5.0 out of 5 stars
Fear of Art, Love of Music, Sep 29 2011
'Fear of Music' made me splutter cartoon bubbles at David Stubbs: 'What the!.. Why you!..' It begins with the sub-title 'Why People Get Rothko But Don't Get Stockhausen.' I mean, that's not true is it? Or if it is then it's like comparing wine with beer, essentially irrelevant. I'd love the opportunity to invite Stubbs for a pint so I can wave my arms about while I tell him how wrong, wrong, WRONG, he (mostly) is. Having said that, this is a book I'd unhesitatingly recommend, especially for anyone teaching art or music at senior high-school or first year university level as it's one of the most stimulating introductions to aesthetics you could wish for.
And in all honesty he's right, more of us probably do 'get' more out of Rothko's works, than those of Karlheinz Stockhausen. But would it still be true if the comparison was with Mark Tobey rather than Mark Rothko?
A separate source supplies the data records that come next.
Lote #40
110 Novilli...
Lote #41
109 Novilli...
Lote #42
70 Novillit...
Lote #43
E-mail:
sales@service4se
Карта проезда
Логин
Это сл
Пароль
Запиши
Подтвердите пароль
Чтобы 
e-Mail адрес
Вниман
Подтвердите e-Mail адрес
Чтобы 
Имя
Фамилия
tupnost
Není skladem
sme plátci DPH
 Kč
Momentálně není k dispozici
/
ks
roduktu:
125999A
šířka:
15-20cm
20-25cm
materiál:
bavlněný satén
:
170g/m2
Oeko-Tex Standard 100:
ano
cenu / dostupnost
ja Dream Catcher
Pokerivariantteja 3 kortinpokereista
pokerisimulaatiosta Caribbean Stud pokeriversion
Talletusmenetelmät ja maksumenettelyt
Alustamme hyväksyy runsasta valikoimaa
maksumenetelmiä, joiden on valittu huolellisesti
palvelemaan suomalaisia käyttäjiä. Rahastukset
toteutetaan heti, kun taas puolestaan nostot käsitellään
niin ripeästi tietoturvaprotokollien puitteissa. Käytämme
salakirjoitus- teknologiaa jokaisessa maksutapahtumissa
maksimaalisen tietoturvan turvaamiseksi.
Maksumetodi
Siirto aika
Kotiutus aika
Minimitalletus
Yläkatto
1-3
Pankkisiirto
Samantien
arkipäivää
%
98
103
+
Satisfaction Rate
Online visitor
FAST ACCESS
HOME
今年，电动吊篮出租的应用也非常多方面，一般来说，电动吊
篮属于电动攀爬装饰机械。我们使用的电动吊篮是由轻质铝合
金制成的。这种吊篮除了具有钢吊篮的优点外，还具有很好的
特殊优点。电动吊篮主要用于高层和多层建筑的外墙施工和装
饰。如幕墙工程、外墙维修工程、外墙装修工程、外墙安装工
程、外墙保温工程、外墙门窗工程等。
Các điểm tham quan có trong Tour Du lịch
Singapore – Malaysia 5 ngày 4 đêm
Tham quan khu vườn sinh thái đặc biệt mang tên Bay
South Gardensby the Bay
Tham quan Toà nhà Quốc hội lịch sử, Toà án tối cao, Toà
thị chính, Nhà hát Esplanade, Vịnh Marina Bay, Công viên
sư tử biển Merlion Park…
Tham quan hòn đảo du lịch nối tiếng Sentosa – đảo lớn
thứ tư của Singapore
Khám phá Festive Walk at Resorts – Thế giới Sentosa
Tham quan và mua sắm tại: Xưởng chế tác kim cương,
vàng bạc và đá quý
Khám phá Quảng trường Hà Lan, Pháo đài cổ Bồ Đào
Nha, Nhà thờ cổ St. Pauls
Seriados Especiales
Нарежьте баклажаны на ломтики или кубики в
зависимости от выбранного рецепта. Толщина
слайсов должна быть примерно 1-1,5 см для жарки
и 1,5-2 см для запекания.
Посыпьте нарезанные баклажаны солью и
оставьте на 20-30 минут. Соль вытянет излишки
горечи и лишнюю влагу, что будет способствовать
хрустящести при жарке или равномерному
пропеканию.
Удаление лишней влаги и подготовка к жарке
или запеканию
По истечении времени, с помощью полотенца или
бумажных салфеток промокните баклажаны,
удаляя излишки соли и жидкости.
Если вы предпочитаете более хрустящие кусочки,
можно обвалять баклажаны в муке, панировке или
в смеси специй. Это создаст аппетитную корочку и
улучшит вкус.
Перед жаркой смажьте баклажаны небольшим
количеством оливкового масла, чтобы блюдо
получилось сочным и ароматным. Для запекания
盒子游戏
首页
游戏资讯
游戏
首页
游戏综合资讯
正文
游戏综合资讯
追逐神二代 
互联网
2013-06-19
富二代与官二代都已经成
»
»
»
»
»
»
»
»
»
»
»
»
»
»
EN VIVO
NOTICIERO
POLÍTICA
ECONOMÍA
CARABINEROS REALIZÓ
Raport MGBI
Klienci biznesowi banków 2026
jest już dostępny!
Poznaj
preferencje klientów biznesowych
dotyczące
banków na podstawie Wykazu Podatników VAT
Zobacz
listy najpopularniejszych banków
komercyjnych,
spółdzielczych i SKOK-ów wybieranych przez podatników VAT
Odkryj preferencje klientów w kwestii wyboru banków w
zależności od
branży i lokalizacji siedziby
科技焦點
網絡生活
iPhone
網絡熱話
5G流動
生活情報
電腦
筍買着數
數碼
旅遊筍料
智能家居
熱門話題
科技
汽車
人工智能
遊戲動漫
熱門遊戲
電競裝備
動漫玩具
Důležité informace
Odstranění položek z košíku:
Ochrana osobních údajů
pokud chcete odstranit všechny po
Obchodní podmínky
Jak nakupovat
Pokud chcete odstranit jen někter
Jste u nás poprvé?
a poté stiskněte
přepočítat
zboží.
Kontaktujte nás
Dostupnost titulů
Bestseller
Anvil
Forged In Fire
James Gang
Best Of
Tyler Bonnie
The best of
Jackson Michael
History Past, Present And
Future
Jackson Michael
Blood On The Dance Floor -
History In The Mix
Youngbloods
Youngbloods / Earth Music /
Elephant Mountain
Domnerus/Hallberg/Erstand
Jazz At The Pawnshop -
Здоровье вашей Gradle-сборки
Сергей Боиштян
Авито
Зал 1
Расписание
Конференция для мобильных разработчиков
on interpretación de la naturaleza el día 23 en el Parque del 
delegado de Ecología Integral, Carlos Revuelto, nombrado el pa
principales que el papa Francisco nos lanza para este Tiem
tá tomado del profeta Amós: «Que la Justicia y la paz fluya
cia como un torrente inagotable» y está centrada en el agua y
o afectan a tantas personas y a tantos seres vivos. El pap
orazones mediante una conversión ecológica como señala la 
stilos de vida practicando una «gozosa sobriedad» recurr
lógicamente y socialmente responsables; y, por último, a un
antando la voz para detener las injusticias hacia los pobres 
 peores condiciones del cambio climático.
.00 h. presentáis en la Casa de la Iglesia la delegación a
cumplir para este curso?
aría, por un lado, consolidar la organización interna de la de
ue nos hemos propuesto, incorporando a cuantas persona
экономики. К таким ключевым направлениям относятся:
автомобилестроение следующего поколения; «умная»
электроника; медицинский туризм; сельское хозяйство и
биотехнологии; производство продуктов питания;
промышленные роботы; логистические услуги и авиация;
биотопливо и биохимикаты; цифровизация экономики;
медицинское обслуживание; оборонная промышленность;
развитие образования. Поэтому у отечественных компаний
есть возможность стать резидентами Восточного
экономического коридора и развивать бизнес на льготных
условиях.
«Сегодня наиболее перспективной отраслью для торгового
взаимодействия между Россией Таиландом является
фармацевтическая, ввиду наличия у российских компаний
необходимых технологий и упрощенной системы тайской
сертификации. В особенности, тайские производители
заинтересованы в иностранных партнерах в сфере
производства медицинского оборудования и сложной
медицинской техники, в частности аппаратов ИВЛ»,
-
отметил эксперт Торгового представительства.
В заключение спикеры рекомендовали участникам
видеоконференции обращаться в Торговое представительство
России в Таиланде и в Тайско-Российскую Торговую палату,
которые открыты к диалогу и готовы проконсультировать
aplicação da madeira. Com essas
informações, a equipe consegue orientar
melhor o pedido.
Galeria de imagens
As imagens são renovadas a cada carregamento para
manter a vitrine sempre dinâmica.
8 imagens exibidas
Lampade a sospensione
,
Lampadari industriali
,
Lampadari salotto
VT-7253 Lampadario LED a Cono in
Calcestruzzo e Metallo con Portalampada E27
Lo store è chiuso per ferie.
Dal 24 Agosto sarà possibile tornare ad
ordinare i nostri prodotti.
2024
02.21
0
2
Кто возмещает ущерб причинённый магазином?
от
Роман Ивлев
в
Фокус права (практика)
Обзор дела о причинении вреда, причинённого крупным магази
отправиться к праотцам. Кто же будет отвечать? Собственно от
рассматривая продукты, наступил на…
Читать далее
Or if Rothko was compared with Gavin Bryars? It's the broader assertion, that modern and post-modern art has greater acceptance than experimental music of a similar period that I, and others, would dispute. There is also the implication ' which in fairness is inferred not stated ' that in the broadest sense the visual arts are held in higher public regard than music. I'd assert this is empirically not true. A decent music blog will have no shortage of hits but a similar quality art site generates tumbleweed. Also how many millionaire visual artists as opposed to musicians has our culture created in the past half century? Is it any easier for a painter or potter to make a name for himself, or even a living, than it is for a musician? Stubbs may rightly say that his book's scope is more specific, yet the duality he sets up in it's title invites such conclusions at the same as it obliquely subverts his thesis, 'Fear of Music' after all is an album by Talking Heads, are many titles of a paintings so readily recognisable? Nevertheless this is a book that's coherent, provocative and exceedingly well written (though it could use a copy-edit) Stubbs overview of 20th century experimental music is worth the price of admission alone. That is where his passion lies and it shows. He's curious and knowledgable about art but advocates for music and obviously cares deeply about it. I'm maybe the opposite and, at bottom, it's where our differences lie. After all books on the arts are essentially propositions and disagreeing with them is half the fun. Once again if you want to start an argument in a student bar or energise a classroom then 'Fear of Music' is an unbeatable catalyst.